Father Peter Colapietro, the New York priest credited by actor Mickey Rourke with saving his life, has died at 69.
In 1994, furious upon hearing that his then-drug-addicted wife had been raped, Rourke grabbed a gun and went in search of revenge. Instead, he felt an urge to enter the Church of Holy Cross in New York City’s Times Square. There, the pastor saw him.
From a 2009 story in Our Sunday Visitor:
“I reached a place in my life where living was living hard. I was at a crossroads. Because I was raised Catholic, I had issues with the dark side of life I was drifting in,” Rourke said. “I didn’t know this man, Father Peter. I just walked in his church one day, walked in the right door and met the right priest.”
Father Colapietro managed to talk Rourke out of his plan. “He took away my gun and had me leave the note with St. Jude, the patron saint of impossible causes. And he said that part of my life could be over now and I still had the opportunity to do things over again.”
Ever since, Rourke and Father Colapietro stayed friends, with the priest hearing Rourke’s confessions, and the two sharing Thanksgiving and Christmas dinner.
Said Father Colapietro to OSV:
He definitely is a man of faith and believes in God’s presence in the world.
Yesterday, the New York Times reported that Father Colapietro had passed away from emphysema. He’d been living at a rehab facility in the Bronx and died at Montefiore Medical Center.

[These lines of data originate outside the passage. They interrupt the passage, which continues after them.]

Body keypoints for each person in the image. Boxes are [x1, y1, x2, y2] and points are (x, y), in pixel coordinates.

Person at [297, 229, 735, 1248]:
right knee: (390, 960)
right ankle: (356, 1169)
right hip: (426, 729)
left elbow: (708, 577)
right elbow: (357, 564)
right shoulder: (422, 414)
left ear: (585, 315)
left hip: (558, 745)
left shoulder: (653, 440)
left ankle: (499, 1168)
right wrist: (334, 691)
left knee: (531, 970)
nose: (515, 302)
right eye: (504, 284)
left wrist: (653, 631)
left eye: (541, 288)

Father Colapietro worked in two other Manhattan churches aside from Holy Cross. He spent two years at the Church of St. Monica on East 79th Street; in 2015, he was assigned to St. Malachy, known as the Actors Chapel, on West 49th Street. From the St. Malachy website:
It is with heavy hearts that we must announce the passing or our beloved pastor, Rev. Peter M. Colapietro. Funeral arrangements have been made at
St. Monica’s at 413 East 79th Street
Wake hours will be from 3:00-8:00 pm on Friday, February 9th. The Funeral Service is scheduled 11:00 am on Saturday, February 10th.
As Fr. Pete served at several parishes in Manhattan, the funeral is being held at St. Monica’s according to his request in order to best accommodate the mourners.
Standing 6 feet tall and over 200 pounds, Father Colapietro cut a distinctive figure. According to the Times, he described himself as “just a regular, run-of-of-the-mill priest.” But, having served as chaplain for the New York’s Sanitation Department, the Manhattan Restaurant and Liquor Dealers’ Association, the Metro-North Railroad and the Uniformed Firefighters Association, he was friend and spiritual support to the city’s working class.
Born and raised in the Castle Hill section of the Bronx, Colapietro started — but didn’t finish — his priestly career at St. Joseph’s Seminar and College in Yonkers, N.Y. After stints as a construction worker, longshoreman, fisherman and bouncer, he found his way back to the priesthood.
He was also a man who understood his neighborhood. From the Times:
Father Colapietro was forgiving of the gritty world that surrounded him, as when a 200-pound statue of Christ was stolen from Holy Cross. It was returned a week later, and the police dusted the statue for fingerprints.
Father Colapietro said the church would not seek to press charges, even if the police tracked down a suspect. He said the statue had merely been “borrowed,” not stolen.